The shaded region surrounding the forecast line represents uncertainty in the predictions. This interval widens as the forecast moves further ahead, reflecting increased uncertainty over longer horizons, while still maintaining a consistent overall direction in the projected values.
prophet_plot_components(prophet_model, forecast_results)
## Warning: `aes_string()` was deprecated in ggplot2 3.0.0.
## ℹ Please use tidy evaluation idioms with `aes()`.
## ℹ See also `vignette("ggplot2-in-packages")` for more information.
## ℹ The deprecated feature was likely used in the prophet package.
## Please report the issue at <https://github.com/facebook/prophet/issues>.
## This warning is displayed once per session.
## Call `lifecycle::last_lifecycle_warnings()` to see where this warning was
## generated.
To examine whether variance stabilisation improves the model, we apply a logarithmic transformation.
log_co2_dataframe <- data.frame(
ds = co2_dataframe$ds,
y = log(co2_dataframe$y)
)
log_prophet_model <- prophet::prophet(log_co2_dataframe)
## Disabling weekly seasonality. Run prophet with weekly.seasonality=TRUE to override this.
## Disabling daily seasonality. Run prophet with daily.seasonality=TRUE to override this.
log_future_dates <- prophet::make_future_dataframe(
log_prophet_model,
periods = 24,
freq = "month"
)
logforecast <- predict(log_prophet_model, future_dates)
plot(log_prophet_model, logforecast)
A log transformation is applied to the data to stabilise variation and create a better model. As the time series gets bigger, modelling the raw values can overstate some of the larger observations.
By transforming the data, the model focuses on proportional changes rather than absolute differences. This can result in more balanced predictions and improve the model’s ability to calculate underlying structure, particularly when variability increases with the size of the series.

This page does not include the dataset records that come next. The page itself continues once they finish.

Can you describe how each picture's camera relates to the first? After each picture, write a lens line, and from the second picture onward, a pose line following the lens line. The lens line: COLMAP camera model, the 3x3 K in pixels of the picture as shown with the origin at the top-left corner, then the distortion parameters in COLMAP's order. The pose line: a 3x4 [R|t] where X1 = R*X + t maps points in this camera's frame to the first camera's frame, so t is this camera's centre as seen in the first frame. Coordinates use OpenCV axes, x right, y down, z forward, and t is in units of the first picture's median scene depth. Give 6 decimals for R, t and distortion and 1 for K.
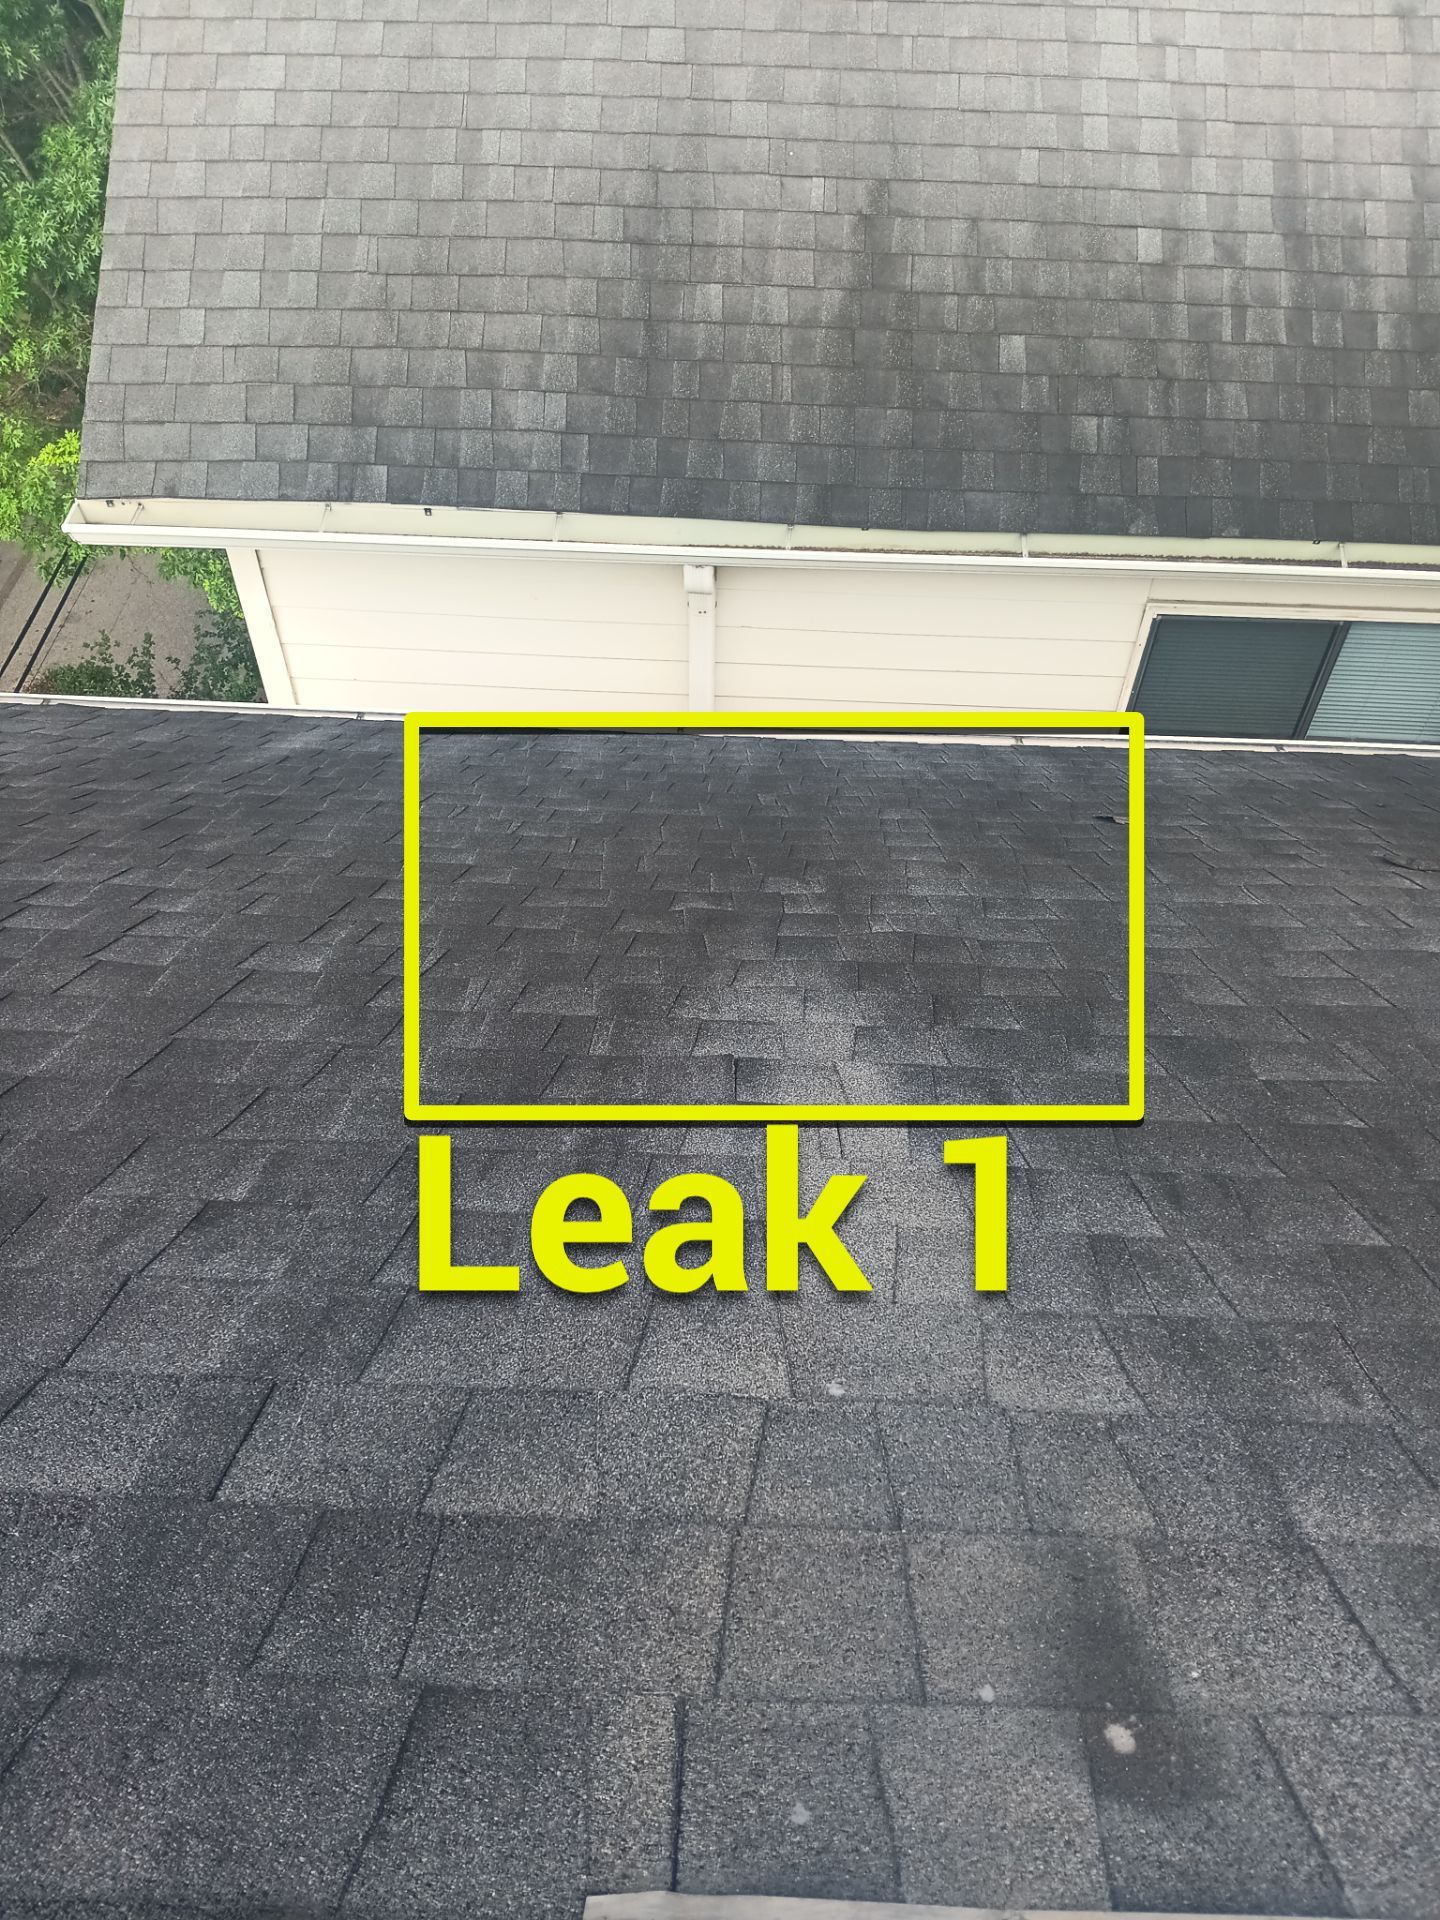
lens RADIAL K [[1494.0, 0, 720.0], [0, 1494.0, 960.0], [0, 0, 1]] dist [0.043918, -0.130841]
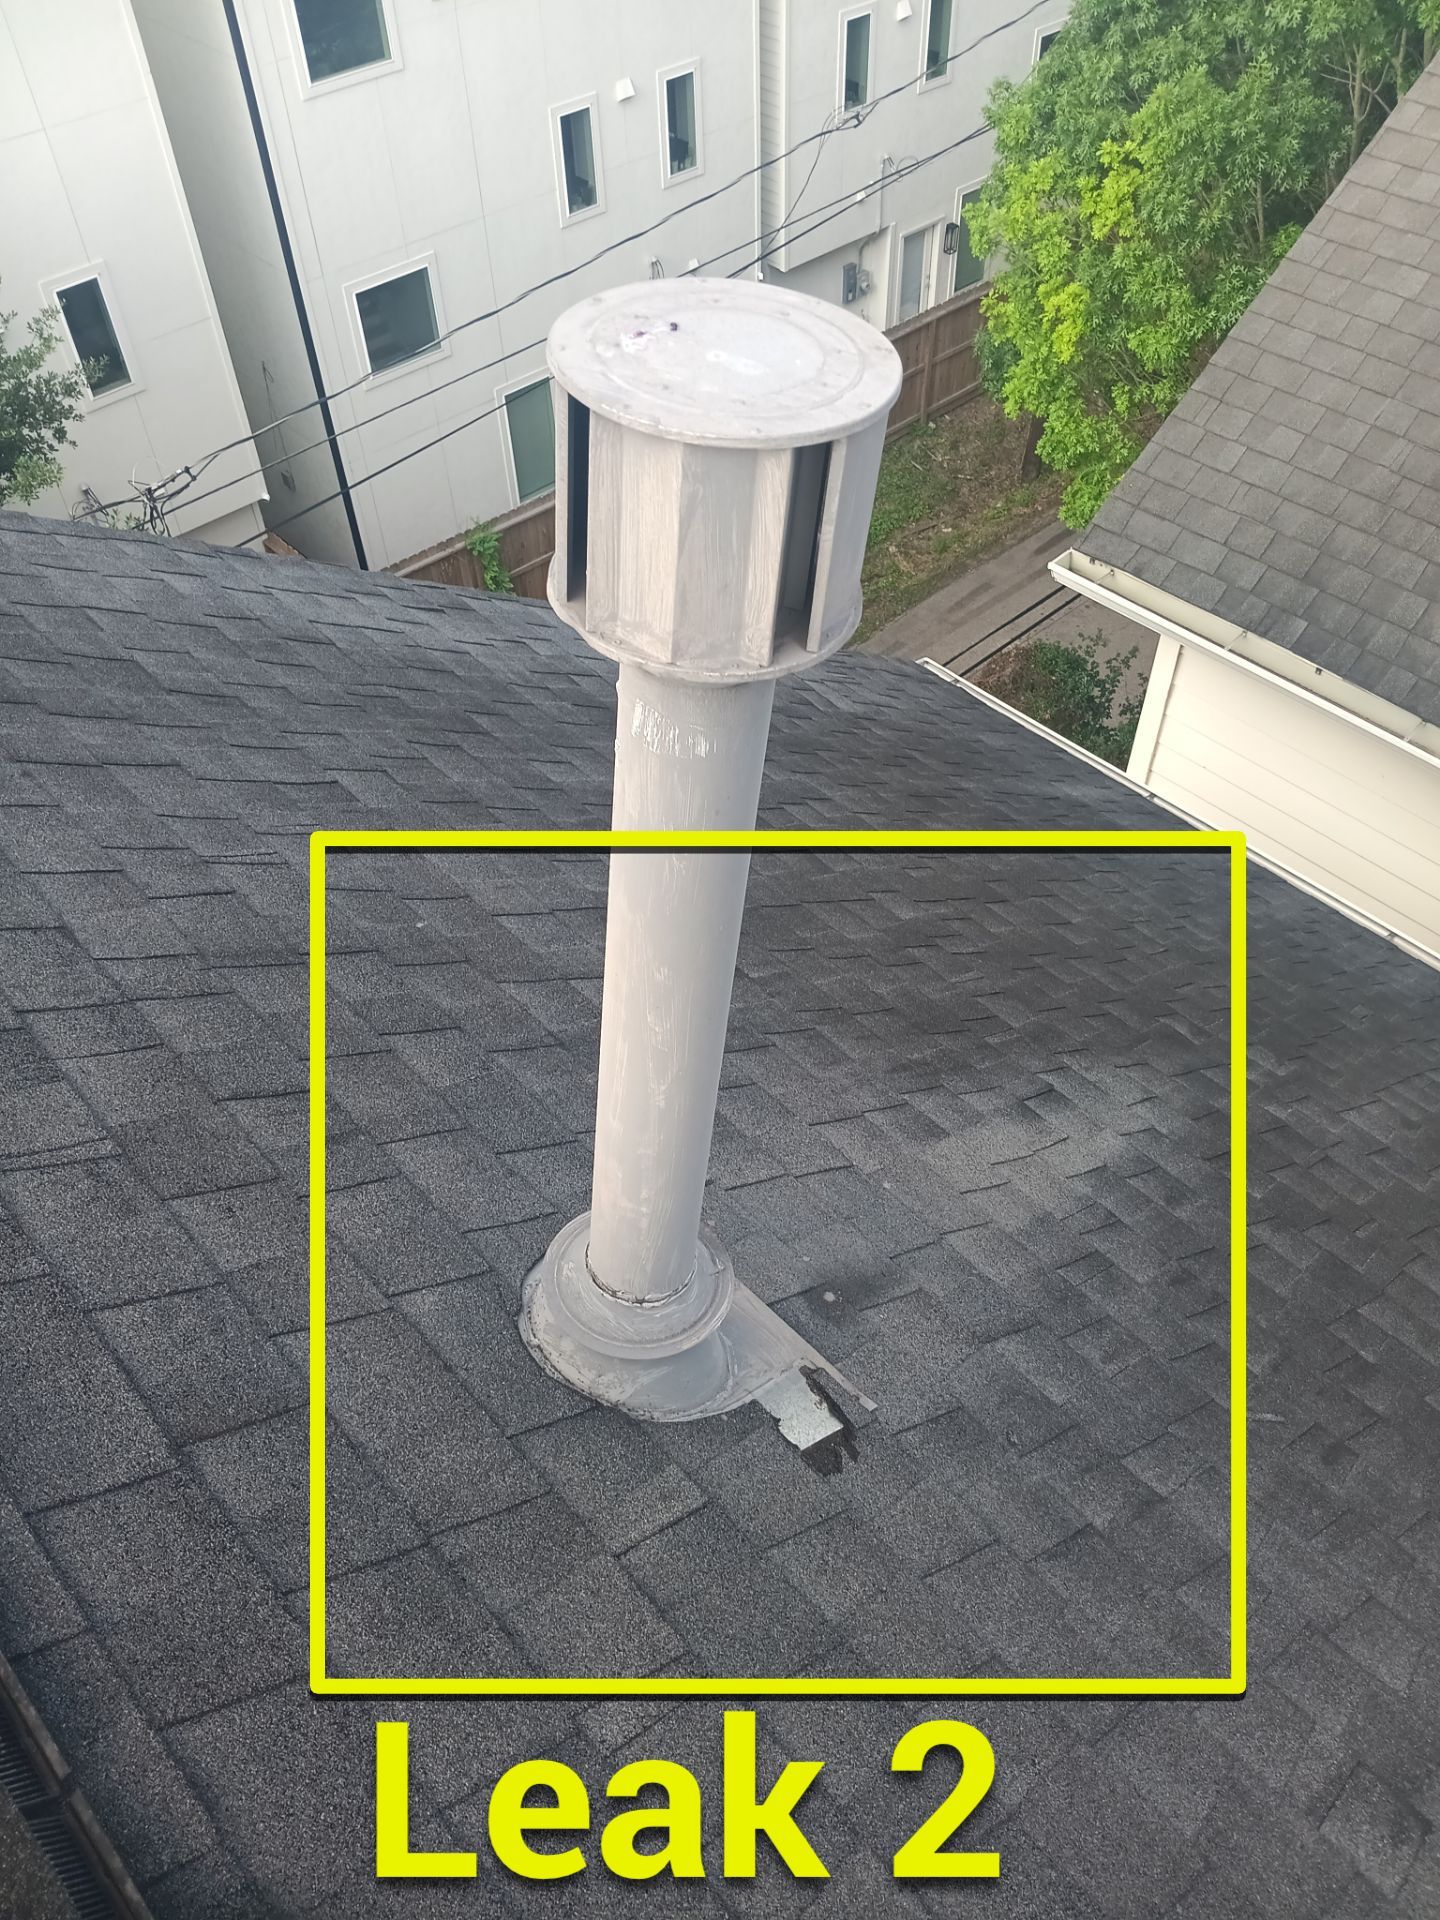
lens RADIAL K [[1509.5, 0, 720.0], [0, 1509.5, 960.0], [0, 0, 1]] dist [0.078905, -0.208643]
pose [[0.708790, 0.508811, -0.488598, 0.165591], [-0.516467, 0.846091, 0.131875, -0.026775], [0.480498, 0.158873, 0.862485, -0.200356]]
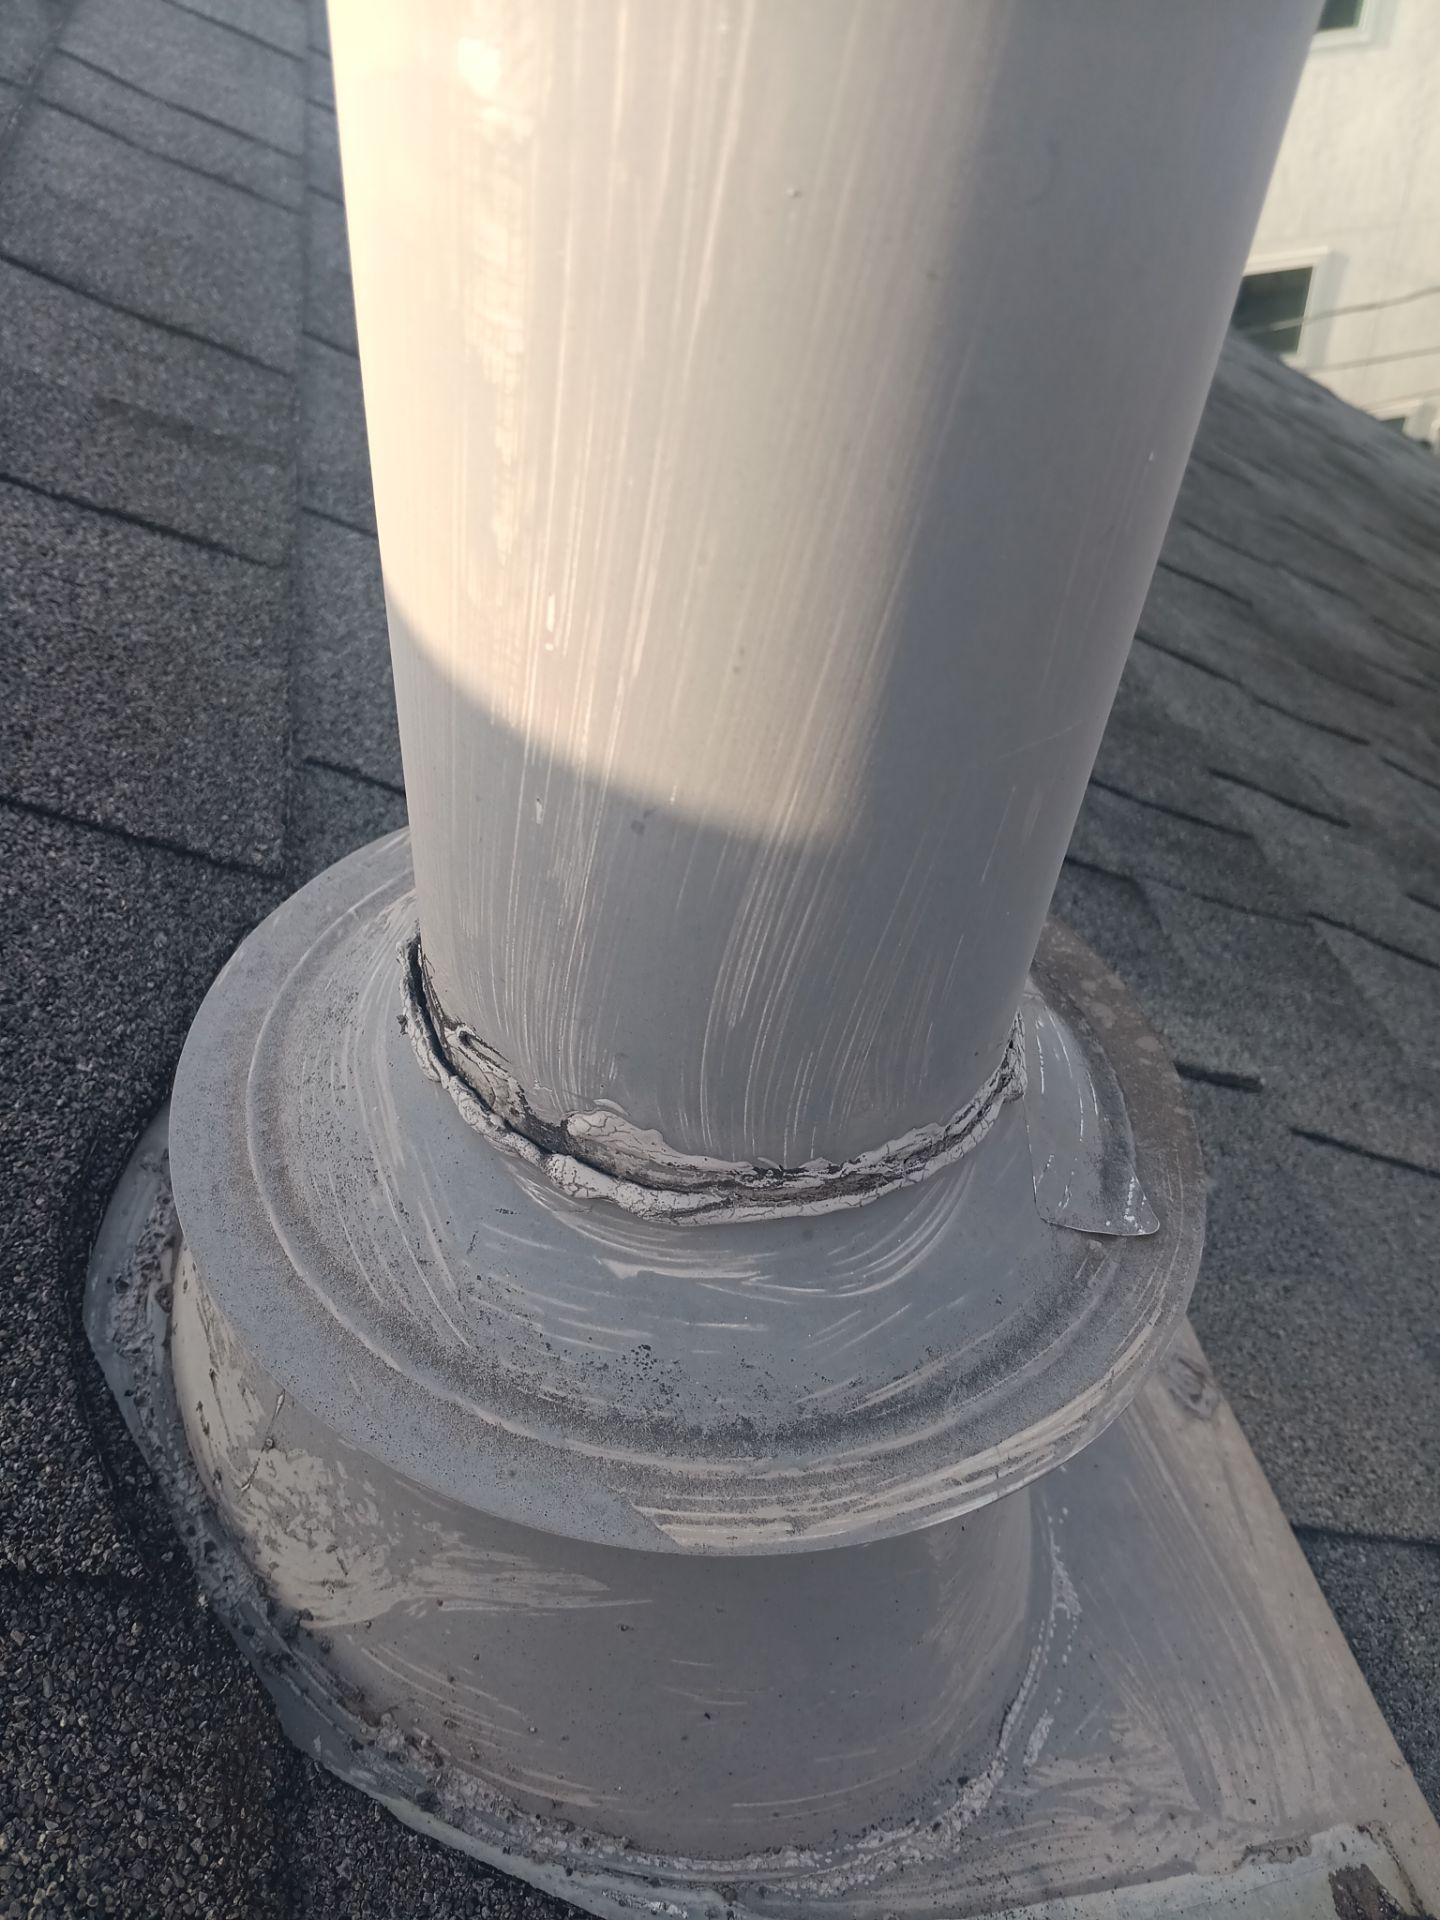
lens RADIAL K [[1509.5, 0, 720.0], [0, 1509.5, 960.0], [0, 0, 1]] dist [0.078905, -0.208643]
pose [[0.231925, 0.669462, -0.705714, 0.070308], [-0.695722, 0.621207, 0.360655, 0.056415], [0.679839, 0.407336, 0.609833, 0.042307]]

A linear regression model is used to estimate the overall trend in the data as a simple benchmark. This approach provides a straightforward way to quantify the relationship between time and CO2 levels.
The results show a strong positive relationship, confirming the upward movement observed in the time series. Although this model is less flexible than Prophet, it supports the findings and provides a useful comparison for understanding the overall direction of the data.
time_index_numeric <- 1:length(co2)
trend_model <- lm(co2 ~ time_index_numeric)
summary(trend_model)
##
## Call:
## lm(formula = co2 ~ time_index_numeric)
##
## Residuals:
## Min 1Q Median 3Q Max
## -6.0399 -1.9476 -0.0017 1.9113 6.5149
##
## Coefficients:
## Estimate Std. Error t value Pr(>|t|)
## (Intercept) 3.115e+02 2.424e-01 1284.9 <2e-16 ***
## time_index_numeric 1.090e-01 8.958e-04 121.6 <2e-16 ***
## ---
## Signif. codes: 0 '***' 0.001 '**' 0.01 '*' 0.05 '.' 0.1 ' ' 1
##
## Residual standard error: 2.618 on 466 degrees of freedom
## Multiple R-squared: 0.9695, Adjusted R-squared: 0.9694
## F-statistic: 1.479e+04 on 1 and 466 DF, p-value: < 2.2e-16
This project analysed the atmospheric CO2 dataset and applied Meta’s Prophet forecasting model to predict future values. The data exhibits a strong upward trend together with seasonal variation. Prophet successfully captures these components and produces forecasts for future CO2 levels.
Additional analysis using log transformations and regression helps further understand the behaviour of the time series. Prophet provides a flexible and powerful approach to time series forecasting and can be applied to many real-world datasets.